= Beginning of Section =
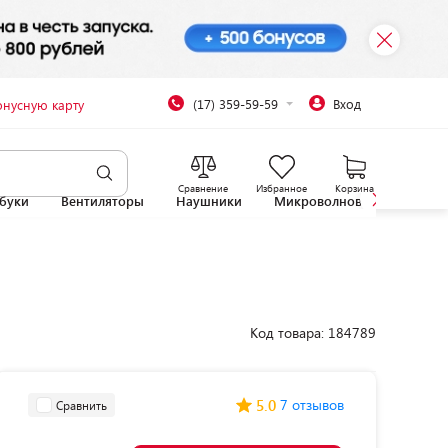
(17) 359-59-59
Вход
онусную карту
Сравнение
Избранное
Корзина
буки
Вентиляторы
Наушники
Микроволновые печи
Код товара: 184789
5.0
7 отзывов
Сравнить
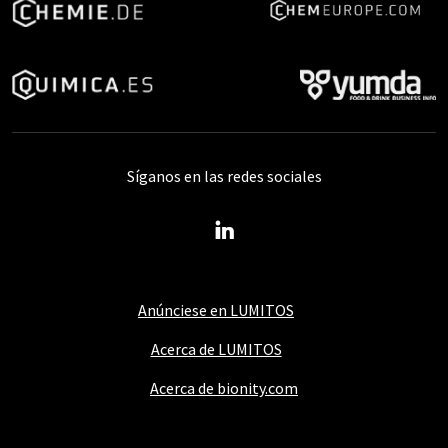
Síganos en las redes sociales
Anúnciese en LUMITOS
Acerca de LUMITOS
Acerca de bionity.com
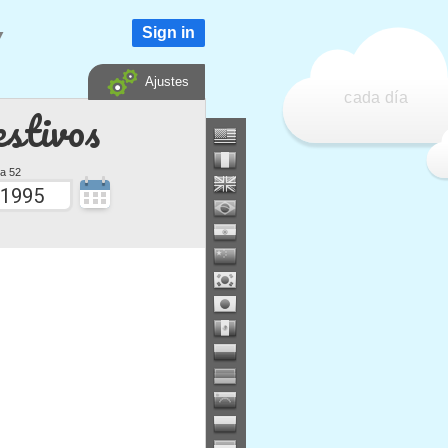
Sign in
▼
Ajustes
cada día
estivos
a 52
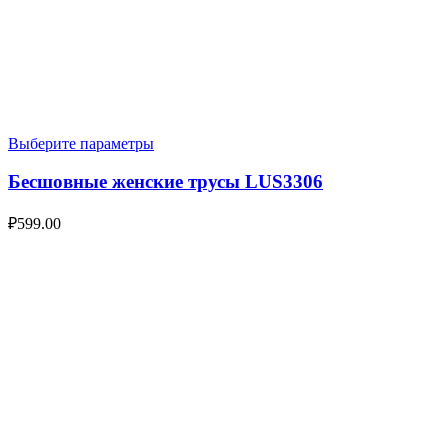
Выберите параметры
Бесшовные женские трусы LUS3306
₽
599.00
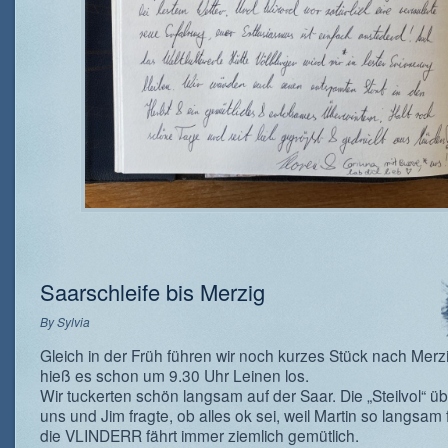
Saarschleife bis Merzig
By
Sylvia
Gleich in der Früh führen wir noch kurzes Stück nach Merzi
hieß es schon um 9.30 Uhr Leinen los.
Wir tuckerten schön langsam auf der Saar. Die „Steilvol“ üb
uns und Jim fragte, ob alles ok sei, weil Martin so langsam 
die VLINDERR fährt immer ziemlich gemütlich.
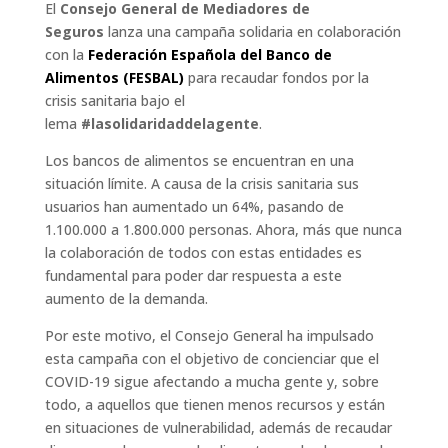
El
Consejo General de Mediadores de
Seguros
lanza una campaña solidaria en colaboración
con la
Federación Española del Banco de
Alimentos (FESBAL)
para recaudar fondos por la
crisis sanitaria bajo el
lema
#lasolidaridaddelagente
.
Los bancos de alimentos se encuentran en una
situación límite. A causa de la crisis sanitaria sus
usuarios han aumentado un 64%, pasando de
1.100.000 a 1.800.000 personas. Ahora, más que nunca
la colaboración de todos con estas entidades es
fundamental para poder dar respuesta a este
aumento de la demanda.
Por este motivo, el Consejo General ha impulsado
esta campaña con el objetivo de concienciar que el
COVID-19 sigue afectando a mucha gente y, sobre
todo, a aquellos que tienen menos recursos y están
en situaciones de vulnerabilidad, además de recaudar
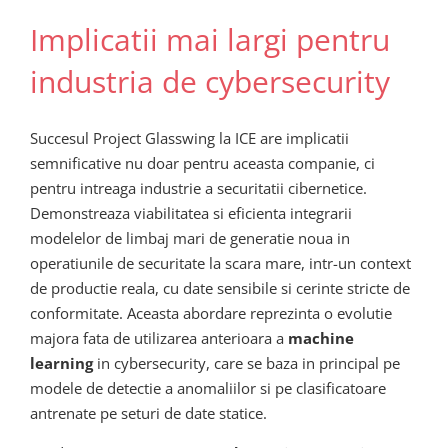
Implicatii mai largi pentru
industria de cybersecurity
Succesul Project Glasswing la ICE are implicatii
semnificative nu doar pentru aceasta companie, ci
pentru intreaga industrie a securitatii cibernetice.
Demonstreaza viabilitatea si eficienta integrarii
modelelor de limbaj mari de generatie noua in
operatiunile de securitate la scara mare, intr-un context
de productie reala, cu date sensibile si cerinte stricte de
conformitate. Aceasta abordare reprezinta o evolutie
majora fata de utilizarea anterioara a
machine
learning
in cybersecurity, care se baza in principal pe
modele de detectie a anomaliilor si pe clasificatoare
antrenate pe seturi de date statice.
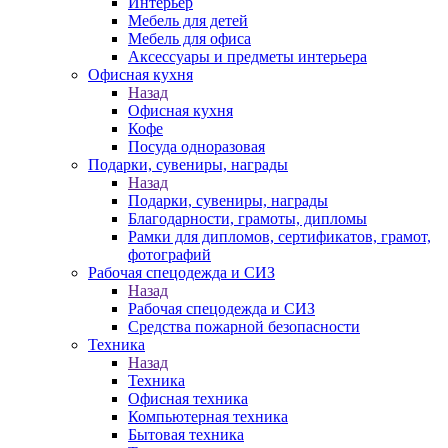
Интерьер
Мебель для детей
Мебель для офиса
Аксессуары и предметы интерьера
Офисная кухня
Назад
Офисная кухня
Кофе
Посуда одноразовая
Подарки, сувениры, награды
Назад
Подарки, сувениры, награды
Благодарности, грамоты, дипломы
Рамки для дипломов, сертификатов, грамот,
фотографий
Рабочая спецодежда и СИЗ
Назад
Рабочая спецодежда и СИЗ
Средства пожарной безопасности
Техника
Назад
Техника
Офисная техника
Компьютерная техника
Бытовая техника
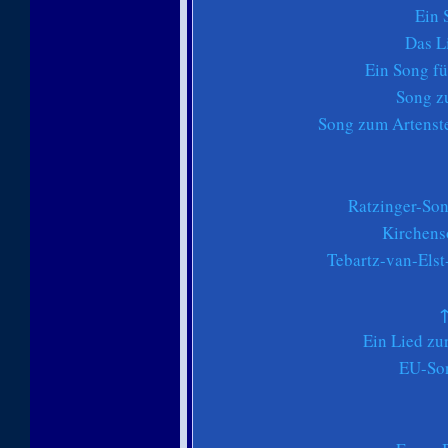
Ein 
Das L
Ein Song fü
Song z
Song zum Artenste
Ratzinger-Son
Kirchens
Tebartz-van-Elst
Ein Lied zu
EU-Son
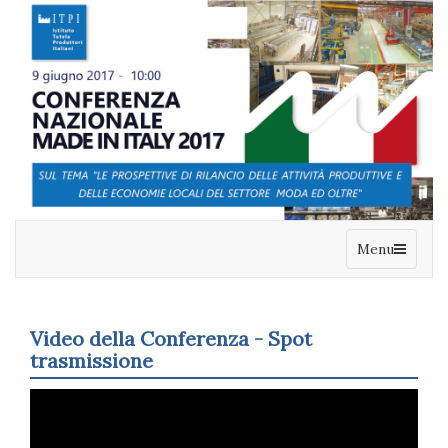
Menu
Video della Conferenza - Spot
trasmissione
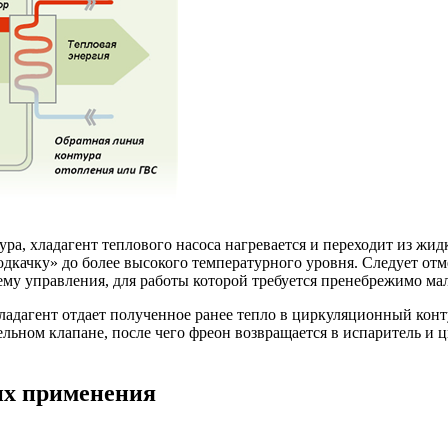
а, хладагент теплового насоса нагревается и переходит из жидк
одкачку» до более высокого температурного уровня. Следует от
му управления, для работы которой требуется пренебрежимо мал
хладагент отдает полученное ранее тепло в циркуляционный конт
льном клапане, после чего фреон возвращается в испаритель и ц
их применения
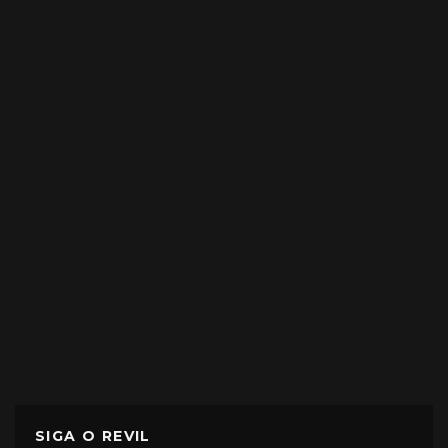
SIGA O REVIL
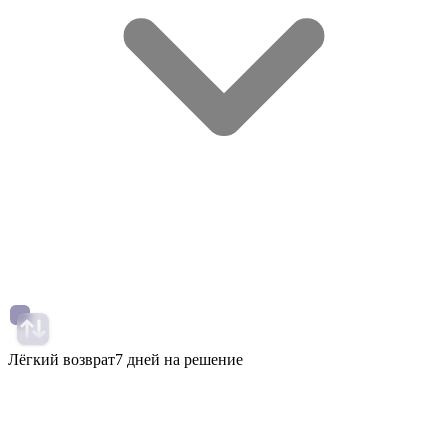
Лёгкий возврат
7 дней на решение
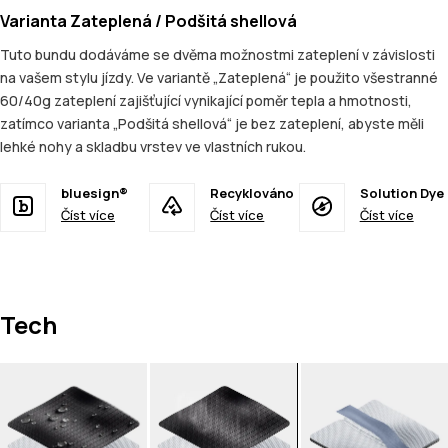
Varianta Zateplená / Podšitá shellová
Tuto bundu dodáváme se dvěma možnostmi zateplení v závislosti
na vašem stylu jízdy. Ve variantě „Zateplená“ je použito všestranné
60/40g zateplení zajišťující vynikající poměr tepla a hmotnosti,
zatímco varianta „Podšitá shellová“ je bez zateplení, abyste měli
lehké nohy a skladbu vrstev ve vlastních rukou.
bluesign®
Recyklováno
Solution Dye
Číst více
Číst více
Číst více
Tech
= End of Section =
Written task: Considering the records above, count the lines where the string "shellová" occurs and return that number alone.

Result: 2